Katherine Jenkins: What I had to learn in lockdown

Katherine Jenkins and her husband had to learn to live together in lockdown, the Welsh star has revealed.

The classical singer, 40, wed film producer Andrew Levitas in 2014.

She told The Jonathan Ross Show: “I haven’t spent that many consecutive nights in the same house with my husband, so that was lovely.

“I was always away or he was away filming.

“We had to learn to live in the same house.”

Meanwhile, comic Russell Howard said he moved in with his parents so his house could be “Covid secure”, as his wife is a doctor.

“We were apart for six weeks,” he said.

“She was saving lives and I was living with my mum and dad as a 40-year-old man. There was something magnificent about it.”

READ MORE: Care home staff being quizzed by police over Covid deaths

READ MORE: When is Nicola Sturgeon's 'five tier' briefing? How can you watch it and what will she say?

One in 10 asked to work by bosses while furloughed

Nearly one in 10 workers whose wages were covered by the Government have said their bosses asked them to work during furlough, which was against the rules of the scheme.

And criminal gangs have syphoned off nearly £2 billion in taxpayer funds allocated to help businesses and furloughed workers, according to a new report.

The revelations come in a review of the furlough scheme by the National Audit Office, which praised civil servants for pushing through employment support schemes at high speed, but said that, in their haste, they might have left some doors open for fraudsters.

The auditors said that HM Revenue and Customs (HMRC) should have made sure that employees knew their employer was taking furlough cash, so they could challenge potential fraud.

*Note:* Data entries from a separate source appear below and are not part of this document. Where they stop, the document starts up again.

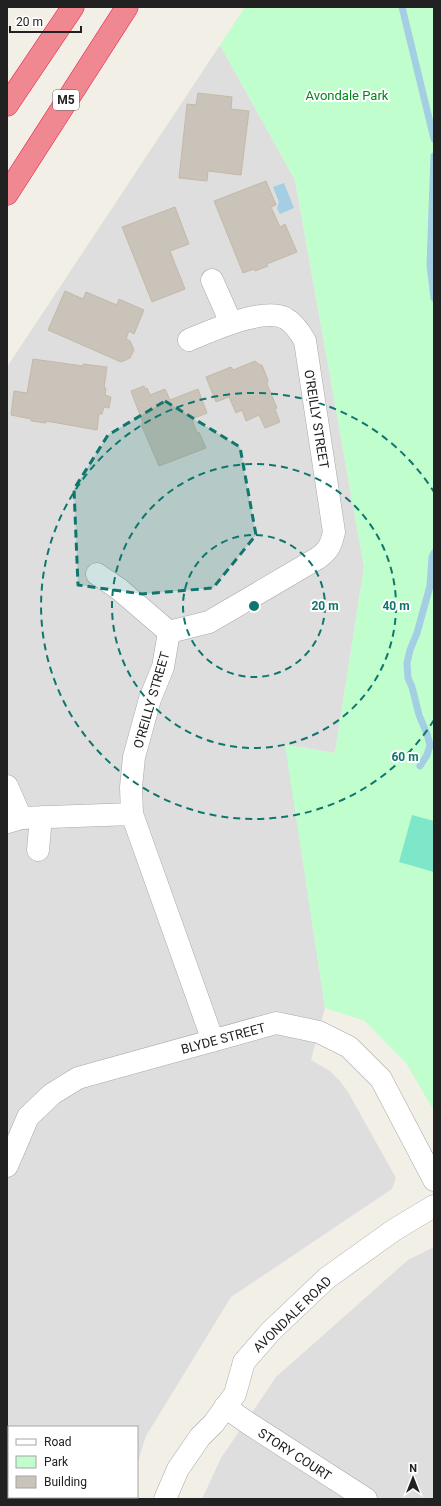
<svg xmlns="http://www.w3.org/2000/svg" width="441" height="1506" font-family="Roboto,sans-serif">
  <rect width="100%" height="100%" fill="#f2efe7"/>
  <path fill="#dfdede" d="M220 45 295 180 364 567 335 753 286 745 325 1008 311 1060 330 1071 340 1081 348 1092 396 1178 392 1189 231 1297 146 1436 137 1465V1427H9V1497H127L126 1499H7V367Z
    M434 1247V1499H202L221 1458 276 1377 408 1260Z"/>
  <path fill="#c1fecd" d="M245 7H434V1111L406 1063 365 1021 325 1008 285 745 335 753 364 567 295 180 220 45Z"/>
  <path fill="#7ee7ca" d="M412 815 434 821V872L399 862Z"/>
  <path fill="#a3cee3" d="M284 183 294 208 280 214 277 208 279 202 273 187Z"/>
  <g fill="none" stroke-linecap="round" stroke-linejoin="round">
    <path stroke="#a3cee3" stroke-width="7" d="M402 7 434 139
      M434 156 430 265 434 298
      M420 766 427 755 430 745 427 734 419 715 412 687 408 678 407 663 410 650 417 633 430 586 432 557 434 553"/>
  </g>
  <path fill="#cac3b9" stroke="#c5b8a7" d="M198 93 232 97 231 109 249 111 241 175 208 171 207 181 179 178 187 104 196 105Z
    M266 181 276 205 271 207 280 227 285 224 297 252 267 264 268 266 255 271 254 269 243 273 214 201Z
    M175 207 189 244 170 251 185 289 152 302 122 227Z
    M65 291 83 299 86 292 117 305 119 299 144 310 134 334 129 331 126 339 130 341 134 350 130 358 121 362 48 330Z
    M33 359 83 366V364L107 367 104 388H106L105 395 111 397 109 408 104 407 102 414H99L97 430 46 421V423L31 421V419L11 415 14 391 27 393Z
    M255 361 260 365H262L268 380 267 384 277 408 275 409 280 422 265 428 259 415 246 421 242 410 236 413 229 397 216 402 206 377 231 367 233 370Z
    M144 386 145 389 147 388 150 395 165 389 170 400 198 389 207 413 192 419 197 433 199 432 206 448 159 466 141 424 143 423 131 391Z"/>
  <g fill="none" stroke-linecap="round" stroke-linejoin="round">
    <g stroke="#a8a8a8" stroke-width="23">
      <path id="minor" d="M212 280 231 323
        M189 340C211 331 262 307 285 318 294 323 300 332 305 341L334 532C331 545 329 550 318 558L209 622 169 632 163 667 150 699 134 757 131 787 132 814 213 1041
        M97 574 119 589 169 632
        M7 786 21 818 8 822
        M21 818 132 814
        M38 850 41 817
        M7 1166 28 1117 52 1094 78 1078 276 1023 319 1032 349 1047 381 1079 434 1180
        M225 1407 248 1423 366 1499"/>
    </g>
    <g stroke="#a8a8a8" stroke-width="23">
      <path id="tertiary" d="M165 1499 178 1469 200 1437 214 1423 235 1394 244 1362 271 1331 327 1278 394 1230 434 1206"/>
    </g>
    <g stroke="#ec1849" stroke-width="23">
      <path id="motorway" d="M7 105 73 7
        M7 194 127 7"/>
    </g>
    <use href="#minor" stroke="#fff" stroke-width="22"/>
    <use href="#tertiary" stroke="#fff" stroke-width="22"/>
    <use href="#motorway" stroke="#ef8890" stroke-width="22"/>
  </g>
  <path fill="#0f766e" fill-opacity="0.2" stroke="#0f766e" stroke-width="3" stroke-dasharray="8 5" stroke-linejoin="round" d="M165 401 240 447 256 535 213 588 142 594 78 585 74 489 108 435Z"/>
  <g fill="none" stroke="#0f766e" stroke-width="2" stroke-dasharray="7 5">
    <circle cx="254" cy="606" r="71"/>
    <circle cx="254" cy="606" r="142"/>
    <path d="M434 720A213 213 0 1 1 434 492"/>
  </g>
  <g text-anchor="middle" stroke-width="4" stroke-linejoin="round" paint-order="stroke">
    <rect fill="#fff" stroke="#646464" stroke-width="1" x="53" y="90" width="26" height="20" rx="3"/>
    <g font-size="12" font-weight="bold" fill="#212121">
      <text x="66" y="104">M5</text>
    </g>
    <g font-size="13" fill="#02861b" stroke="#fff">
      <text x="347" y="100">Avondale Park</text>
    </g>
    <g font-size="13" fill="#212121" stroke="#fff">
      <text transform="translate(317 419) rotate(81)" y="5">O'REILLY STREET</text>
      <text transform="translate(151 700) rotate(-74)" y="5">O'REILLY STREET</text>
      <text transform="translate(223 1038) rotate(-15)" y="5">BLYDE STREET</text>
      <text transform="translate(292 1314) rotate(-44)" y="5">AVONDALE ROAD</text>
      <text transform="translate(295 1454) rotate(33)" y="5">STORY COURT</text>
    </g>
  </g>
  <circle cx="254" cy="606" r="6" fill="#0f766e" stroke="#fff" stroke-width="2"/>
  <g font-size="12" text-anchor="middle" font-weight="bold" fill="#0f766e" stroke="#fff" stroke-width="4" stroke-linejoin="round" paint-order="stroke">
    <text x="325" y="610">20 m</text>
    <text x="396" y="610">40 m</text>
    <text x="405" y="761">60 m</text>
  </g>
  <rect width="441" height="1506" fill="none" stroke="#212121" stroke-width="16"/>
  <rect x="8" y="1426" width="130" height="72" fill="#ffffff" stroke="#a6a6a6"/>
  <rect x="16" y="1439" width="20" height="6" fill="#ffffff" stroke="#a6a6a6"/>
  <text x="44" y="1446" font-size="12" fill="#212121">Road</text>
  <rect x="16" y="1456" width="20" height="12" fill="#c1fecd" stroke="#a6a6a6"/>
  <text x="44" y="1466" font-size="12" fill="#212121">Park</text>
  <rect x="16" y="1476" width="20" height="12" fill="#cac3b9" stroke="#a6a6a6"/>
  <text x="44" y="1486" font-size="12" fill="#212121">Building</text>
  <g transform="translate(413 1478)" stroke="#ffffff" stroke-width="3" paint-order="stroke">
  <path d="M0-3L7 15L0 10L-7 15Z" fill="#212121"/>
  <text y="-6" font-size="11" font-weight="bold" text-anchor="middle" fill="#212121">N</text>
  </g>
  <path d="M10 26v6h71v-6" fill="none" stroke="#212121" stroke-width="2"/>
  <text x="16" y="26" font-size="12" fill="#212121" stroke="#ffffff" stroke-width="3" paint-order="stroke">20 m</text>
</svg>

Around 9.6 million people were put on furlough through the Coronavirus Jobs Retention Scheme, while another 2.6 million were helped through the Self-Employment Income Support Scheme.

The NAO said there is evidence that the “schemes provided an effective bridge during the early phases of the pandemic, allowing some people to return to work when the national lockdown eased”.

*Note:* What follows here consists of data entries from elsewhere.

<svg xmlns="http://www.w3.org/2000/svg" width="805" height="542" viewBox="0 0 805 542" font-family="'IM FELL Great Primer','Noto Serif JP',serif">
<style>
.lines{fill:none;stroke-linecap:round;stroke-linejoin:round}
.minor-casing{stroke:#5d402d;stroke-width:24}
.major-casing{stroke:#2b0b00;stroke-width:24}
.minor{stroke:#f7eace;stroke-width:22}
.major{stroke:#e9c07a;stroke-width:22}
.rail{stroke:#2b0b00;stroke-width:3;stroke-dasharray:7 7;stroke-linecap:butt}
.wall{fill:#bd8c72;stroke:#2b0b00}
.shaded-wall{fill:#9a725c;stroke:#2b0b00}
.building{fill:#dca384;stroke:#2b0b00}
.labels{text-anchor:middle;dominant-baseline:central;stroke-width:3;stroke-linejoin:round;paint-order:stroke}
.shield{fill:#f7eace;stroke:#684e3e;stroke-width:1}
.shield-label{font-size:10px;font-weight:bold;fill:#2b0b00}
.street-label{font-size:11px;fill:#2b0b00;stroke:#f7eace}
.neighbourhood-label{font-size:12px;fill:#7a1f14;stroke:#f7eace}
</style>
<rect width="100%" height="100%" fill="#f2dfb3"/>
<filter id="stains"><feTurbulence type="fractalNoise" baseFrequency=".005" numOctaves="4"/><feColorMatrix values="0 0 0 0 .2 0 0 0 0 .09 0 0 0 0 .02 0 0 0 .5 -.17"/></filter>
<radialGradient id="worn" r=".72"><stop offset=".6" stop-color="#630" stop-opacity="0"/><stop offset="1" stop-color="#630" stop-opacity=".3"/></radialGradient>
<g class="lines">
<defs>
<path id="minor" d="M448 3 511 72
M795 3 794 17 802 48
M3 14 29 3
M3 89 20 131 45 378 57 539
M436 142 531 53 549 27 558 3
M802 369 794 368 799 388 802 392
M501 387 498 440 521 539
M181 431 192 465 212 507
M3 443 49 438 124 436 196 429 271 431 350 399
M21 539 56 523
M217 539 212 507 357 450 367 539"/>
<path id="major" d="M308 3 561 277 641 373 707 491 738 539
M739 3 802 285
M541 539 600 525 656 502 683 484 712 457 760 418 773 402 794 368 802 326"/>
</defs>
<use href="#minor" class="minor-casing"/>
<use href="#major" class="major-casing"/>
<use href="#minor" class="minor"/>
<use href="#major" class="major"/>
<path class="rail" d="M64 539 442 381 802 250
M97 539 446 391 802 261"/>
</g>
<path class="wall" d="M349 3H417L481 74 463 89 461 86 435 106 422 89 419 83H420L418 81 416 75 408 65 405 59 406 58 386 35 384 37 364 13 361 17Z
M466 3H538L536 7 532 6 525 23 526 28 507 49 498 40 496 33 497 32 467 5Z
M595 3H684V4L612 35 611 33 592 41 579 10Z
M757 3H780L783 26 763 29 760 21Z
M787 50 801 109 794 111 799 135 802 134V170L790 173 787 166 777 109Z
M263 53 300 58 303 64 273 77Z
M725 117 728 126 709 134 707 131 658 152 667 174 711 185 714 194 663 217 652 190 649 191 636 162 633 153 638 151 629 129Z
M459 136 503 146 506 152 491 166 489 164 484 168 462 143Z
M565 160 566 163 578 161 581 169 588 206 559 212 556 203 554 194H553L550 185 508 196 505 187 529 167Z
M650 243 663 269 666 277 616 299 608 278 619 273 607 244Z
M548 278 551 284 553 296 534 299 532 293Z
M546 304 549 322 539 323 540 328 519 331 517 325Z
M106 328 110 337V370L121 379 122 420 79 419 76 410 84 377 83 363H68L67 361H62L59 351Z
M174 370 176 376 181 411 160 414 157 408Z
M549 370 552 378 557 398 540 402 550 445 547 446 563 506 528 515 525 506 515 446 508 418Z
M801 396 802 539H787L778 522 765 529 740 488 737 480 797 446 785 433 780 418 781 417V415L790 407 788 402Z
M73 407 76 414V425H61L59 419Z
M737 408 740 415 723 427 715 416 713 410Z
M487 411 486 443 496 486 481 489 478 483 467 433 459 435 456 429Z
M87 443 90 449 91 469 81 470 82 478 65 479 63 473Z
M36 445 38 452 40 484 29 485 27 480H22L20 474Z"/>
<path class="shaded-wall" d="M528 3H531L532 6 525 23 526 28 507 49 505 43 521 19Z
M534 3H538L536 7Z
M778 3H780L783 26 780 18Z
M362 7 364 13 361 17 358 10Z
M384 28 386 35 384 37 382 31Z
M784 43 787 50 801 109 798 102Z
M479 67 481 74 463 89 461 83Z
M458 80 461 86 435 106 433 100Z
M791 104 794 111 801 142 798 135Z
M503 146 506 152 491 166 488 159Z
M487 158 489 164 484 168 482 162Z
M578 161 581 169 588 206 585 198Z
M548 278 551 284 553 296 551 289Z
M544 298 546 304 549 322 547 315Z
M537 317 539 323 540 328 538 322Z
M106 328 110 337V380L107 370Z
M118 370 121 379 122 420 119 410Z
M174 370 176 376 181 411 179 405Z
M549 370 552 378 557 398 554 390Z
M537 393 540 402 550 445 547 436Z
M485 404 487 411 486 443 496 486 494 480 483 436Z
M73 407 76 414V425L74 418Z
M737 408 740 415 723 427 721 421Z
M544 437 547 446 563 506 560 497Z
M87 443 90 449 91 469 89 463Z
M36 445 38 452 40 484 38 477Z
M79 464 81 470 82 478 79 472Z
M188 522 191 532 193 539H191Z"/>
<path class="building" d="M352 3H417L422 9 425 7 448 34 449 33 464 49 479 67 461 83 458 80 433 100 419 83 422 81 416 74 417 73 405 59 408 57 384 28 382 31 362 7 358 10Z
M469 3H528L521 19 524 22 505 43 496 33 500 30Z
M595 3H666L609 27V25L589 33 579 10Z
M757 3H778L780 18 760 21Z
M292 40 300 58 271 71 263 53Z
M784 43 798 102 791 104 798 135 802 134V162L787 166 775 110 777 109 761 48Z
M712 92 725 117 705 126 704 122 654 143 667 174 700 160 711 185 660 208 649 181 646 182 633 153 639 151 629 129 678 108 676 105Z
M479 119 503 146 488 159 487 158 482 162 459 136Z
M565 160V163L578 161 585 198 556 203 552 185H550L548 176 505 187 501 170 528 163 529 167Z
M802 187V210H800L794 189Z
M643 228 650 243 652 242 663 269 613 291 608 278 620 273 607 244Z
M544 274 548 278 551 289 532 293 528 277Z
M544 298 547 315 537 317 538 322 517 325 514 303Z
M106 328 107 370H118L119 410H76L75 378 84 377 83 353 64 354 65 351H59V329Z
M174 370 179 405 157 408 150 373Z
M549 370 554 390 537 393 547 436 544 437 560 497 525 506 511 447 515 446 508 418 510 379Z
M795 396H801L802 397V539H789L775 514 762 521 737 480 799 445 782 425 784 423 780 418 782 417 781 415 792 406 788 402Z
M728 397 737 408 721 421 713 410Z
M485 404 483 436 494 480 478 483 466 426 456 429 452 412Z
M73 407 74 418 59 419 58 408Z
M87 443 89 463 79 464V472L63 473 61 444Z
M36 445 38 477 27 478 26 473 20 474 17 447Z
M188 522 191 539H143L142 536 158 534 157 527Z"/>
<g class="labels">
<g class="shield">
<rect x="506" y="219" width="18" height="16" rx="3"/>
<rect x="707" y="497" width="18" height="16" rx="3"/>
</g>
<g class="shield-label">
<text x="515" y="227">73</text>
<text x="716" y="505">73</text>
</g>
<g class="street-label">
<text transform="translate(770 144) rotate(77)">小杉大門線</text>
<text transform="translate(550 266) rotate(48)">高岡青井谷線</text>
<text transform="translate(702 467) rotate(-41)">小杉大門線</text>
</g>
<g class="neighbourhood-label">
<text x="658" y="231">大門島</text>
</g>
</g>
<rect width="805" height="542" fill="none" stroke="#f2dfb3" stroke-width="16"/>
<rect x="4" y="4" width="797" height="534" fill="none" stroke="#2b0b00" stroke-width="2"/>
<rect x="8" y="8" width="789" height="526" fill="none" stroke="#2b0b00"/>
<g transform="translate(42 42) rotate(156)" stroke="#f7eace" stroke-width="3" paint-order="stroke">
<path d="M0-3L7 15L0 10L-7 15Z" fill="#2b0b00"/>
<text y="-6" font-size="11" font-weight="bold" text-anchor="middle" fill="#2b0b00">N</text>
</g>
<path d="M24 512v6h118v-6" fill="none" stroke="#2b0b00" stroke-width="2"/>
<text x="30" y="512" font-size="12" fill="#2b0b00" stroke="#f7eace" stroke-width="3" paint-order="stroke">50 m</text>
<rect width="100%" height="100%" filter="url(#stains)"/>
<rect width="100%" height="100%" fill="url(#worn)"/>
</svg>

Labour calls on Government to clear up ‘confusion’ on plans to help businesses deal with Covid restrictions

Labour has called on the Government to clear up “confusion” on new plans to help businesses deal with coronavirus restrictions.

Chancellor Rishi Sunak needs to clarify how long elements of the package will be in place for, shadow chancellor Anneliese Dodds said.

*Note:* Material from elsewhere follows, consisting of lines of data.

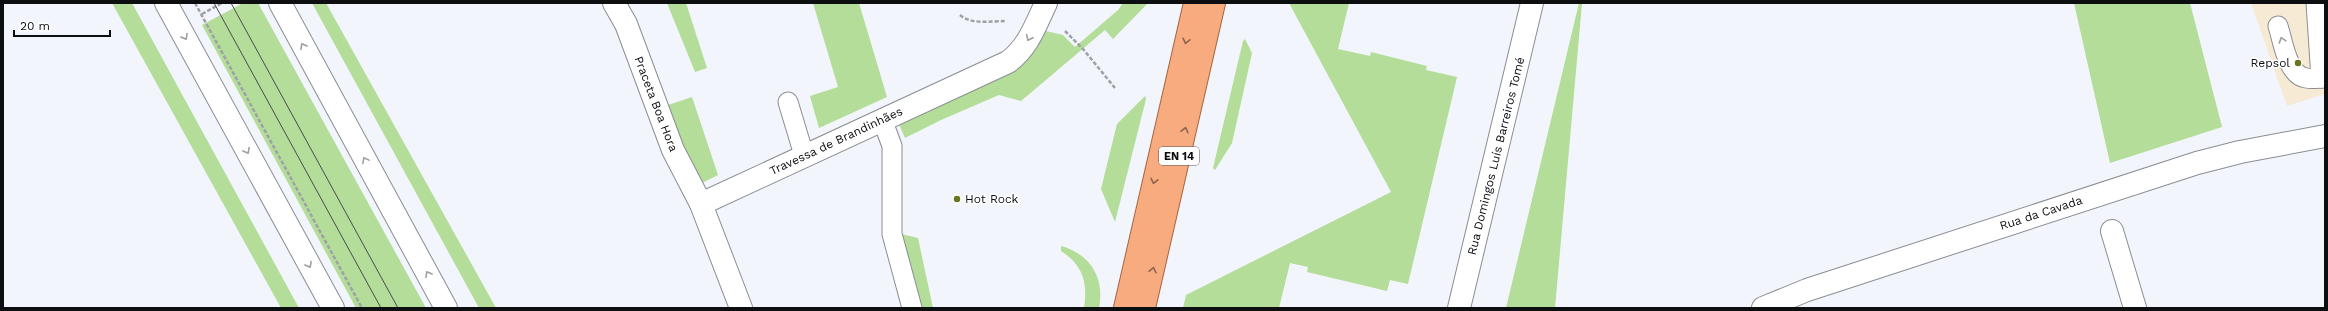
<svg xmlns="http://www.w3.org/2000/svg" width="2328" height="311" font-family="'Work Sans',sans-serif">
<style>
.commercial{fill:#f6ead5}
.green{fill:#b3dd98}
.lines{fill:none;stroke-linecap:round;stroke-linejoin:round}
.service-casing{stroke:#8a8d92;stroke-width:21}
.minor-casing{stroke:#8a8d92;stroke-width:24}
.secondary-casing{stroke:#8a8d92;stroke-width:24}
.trunk-casing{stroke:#a46642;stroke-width:24}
.path{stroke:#9fa1a7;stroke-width:2.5;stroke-dasharray:4 2;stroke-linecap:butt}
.service{stroke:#fff;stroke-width:19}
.minor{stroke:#fff;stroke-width:22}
.secondary{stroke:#fff;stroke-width:22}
.trunk{stroke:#f7ab7e;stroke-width:22}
.tram{stroke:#494b4e;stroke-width:1}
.path-bridge{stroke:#9fa1a7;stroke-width:2.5;stroke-dasharray:4 2;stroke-linecap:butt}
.oneway{stroke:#9e9f9f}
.oneway2{stroke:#8e644c}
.poi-dot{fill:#6a751f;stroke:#fff;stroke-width:1.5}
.labels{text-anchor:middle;stroke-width:3;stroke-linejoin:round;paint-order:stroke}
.shield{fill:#fff;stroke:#565658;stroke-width:1}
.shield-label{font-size:11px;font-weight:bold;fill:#0d0e10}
.poi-label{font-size:12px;fill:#0d0e10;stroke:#fff;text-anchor:end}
.street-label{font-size:12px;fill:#0d0e10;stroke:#fff}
</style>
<rect width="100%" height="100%" fill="#f2f5fc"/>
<polygon class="commercial" points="2251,3 2325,3 2325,94 2287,106"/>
<g class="green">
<polygon points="112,3 132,3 299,308 281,308"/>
<polygon points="243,3 258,3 426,308 356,308 202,25"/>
<polygon points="312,3 326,3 496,308 479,308"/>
<polygon points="667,3 686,3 707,68 695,72"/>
<polygon points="813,3 859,3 887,97 819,128 810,96 838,87"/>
<polygon points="1123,3 1148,3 1113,39 1105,30 1021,101 999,95 941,120 905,138 898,122 1042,30 1063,35 1075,47 1118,10"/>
<polygon points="1289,3 1349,3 1338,49 1370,56 1371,52 1427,66 1426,70 1457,77 1408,284 1390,280 1387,291 1307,272 1308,267 1290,263 1279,308 1183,308 1186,295 1391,192"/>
<polygon points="1579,3 1582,3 1555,308 1506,308"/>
<polygon points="2074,3 2190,3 2222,127 2110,163"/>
<polygon points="1245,39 1252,53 1232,143 1215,170 1213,168 1243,41"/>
<polygon points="1145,96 1146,99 1115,222 1101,189 1117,124"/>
<polygon points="692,97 718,175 702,183 686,156 665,106"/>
<polygon points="901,234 918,238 933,308 921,308"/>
<path d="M1061 246C1091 254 1105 279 1099 308H1084C1088 283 1083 265 1061 251Z"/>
</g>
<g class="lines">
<defs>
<g id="service">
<polyline points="2316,3 2321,78"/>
<path d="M2278 26C2283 41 2287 75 2306 78 2312 79 2319 78 2325 78"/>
<polyline points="788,102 804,155"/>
<polyline points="882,119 892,146 892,234 912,308"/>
</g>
<g id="minor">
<polyline points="614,3 626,24 673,150 701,204"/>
<polyline points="2112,231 2135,308"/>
<path d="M741 308 701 204 1008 62C1028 48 1036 24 1046 3"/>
<polyline points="1459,308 1532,3"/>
</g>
<g id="secondary">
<polyline points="166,3 333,308"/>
<polyline points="280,3 446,308"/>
<polyline points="1763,308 1807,290 2197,163 2240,152 2325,136"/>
</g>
<g id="trunk">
<polyline points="1125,308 1195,3"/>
<polyline points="1144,308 1214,3"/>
</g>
</defs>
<use href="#service" class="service-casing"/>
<use href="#minor" class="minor-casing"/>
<use href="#secondary" class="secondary-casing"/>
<use href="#trunk" class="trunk-casing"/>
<g class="path">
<polyline points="202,14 222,3"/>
<path d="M960 15C971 25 992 21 1006 21"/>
<polyline points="1065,31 1083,49 1115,88"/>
</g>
<use href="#service" class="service"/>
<use href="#minor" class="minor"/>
<use href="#secondary" class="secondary"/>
<use href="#trunk" class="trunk"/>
<g class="tram">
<polyline points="214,3 381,308"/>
<polyline points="231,3 398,308"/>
</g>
<polyline class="path-bridge" points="195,3 362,308"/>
</g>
<defs><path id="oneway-chevron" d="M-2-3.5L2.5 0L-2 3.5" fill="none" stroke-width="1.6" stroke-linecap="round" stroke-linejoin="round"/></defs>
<g class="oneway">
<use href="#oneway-chevron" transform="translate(185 37) rotate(61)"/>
<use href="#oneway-chevron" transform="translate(1029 38) rotate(115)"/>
<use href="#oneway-chevron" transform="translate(2282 40) rotate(-108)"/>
<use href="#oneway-chevron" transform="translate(303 46) rotate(-119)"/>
<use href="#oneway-chevron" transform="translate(247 151) rotate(61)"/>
<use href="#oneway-chevron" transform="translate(365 160) rotate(-118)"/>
<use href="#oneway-chevron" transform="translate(309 265) rotate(61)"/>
<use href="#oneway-chevron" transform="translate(428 274) rotate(-119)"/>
</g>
<g class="oneway2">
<use href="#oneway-chevron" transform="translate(1186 41) rotate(103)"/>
<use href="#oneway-chevron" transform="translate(1185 130) rotate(-77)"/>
<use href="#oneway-chevron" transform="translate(1154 181) rotate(103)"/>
<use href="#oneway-chevron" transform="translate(1153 270) rotate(-77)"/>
</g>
<g class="poi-dot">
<circle cx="2298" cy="63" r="4"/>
<circle cx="957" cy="199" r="4"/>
</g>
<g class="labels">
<rect class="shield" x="1159" y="147" width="40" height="18" rx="3"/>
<g class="shield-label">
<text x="1179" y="160">EN 14</text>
</g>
<g class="poi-label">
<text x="2290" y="67">Repsol</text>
<text x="965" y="203" text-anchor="start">Hot Rock</text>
</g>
<g class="street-label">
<text transform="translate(656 104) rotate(69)" y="4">Praceta Boa Hora</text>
<text transform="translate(836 141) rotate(-25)" y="4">Travessa de Brandinhães</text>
<text transform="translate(1496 156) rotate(-76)" y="4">Rua Domingos Luís Barreiros Tomé</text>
<text transform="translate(2041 213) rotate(-18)" y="4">Rua da Cavada</text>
</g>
</g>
<rect width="2328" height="311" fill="none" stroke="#0d0e10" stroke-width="8"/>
<path d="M14 30v6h96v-6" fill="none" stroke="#0d0e10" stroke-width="2"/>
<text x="20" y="30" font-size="12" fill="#0d0e10" stroke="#ffffff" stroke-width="3" paint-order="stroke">20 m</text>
</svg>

She told BBC Radio 4’s Today programme: “The Chancellor suggested that a number of these measures will apply, he stated, for six months…

“He has set out that approach for some elements of his plan, but there is a lot of confusion around other elements, whether they’re short term, long term, what, exactly the score is.”

Good morning, folks!

A big day ahead with Nicola Sturgeon set to announce a five-tier plan of measures for dealing with the Covid crisis in Scotland.

If approved at Holyrood next week, the new measures will come into force in Scotland on Monday, November 2.

At today's daily coronavirus briefing, the First Minister will discuss the tiered system as well as plans to increase testing capacity north of the border.

Don't go anywhere - you can follow it all right here.

Wales prepares to enter two-week ‘firebreak’ lockdown

Wales will enter a two-week “firebreak” lockdown at 6pm on Friday in an attempt to protect the country’s NHS from being overwhelmed by the resurgence of coronavirus.

The Welsh Government has said the “sharp and deep” lockdown, brought in to coincide with half-term holidays, could be enough to avoid a longer and “much more damaging national lockdown” in the months ahead.

Under the measures, which will last 17 days until November 9, people will be asked to stay at home and to leave only for a limited number of reasons, including exercise, buying essential supplies, or to seek or provide care.

First Minister Mark Drakeford said supermarkets would only be able to sell “essential” items during the firebreak to ensure a “level playing field” for retailers forced to shut. They will not be allowed to sell things such as clothing and hardware.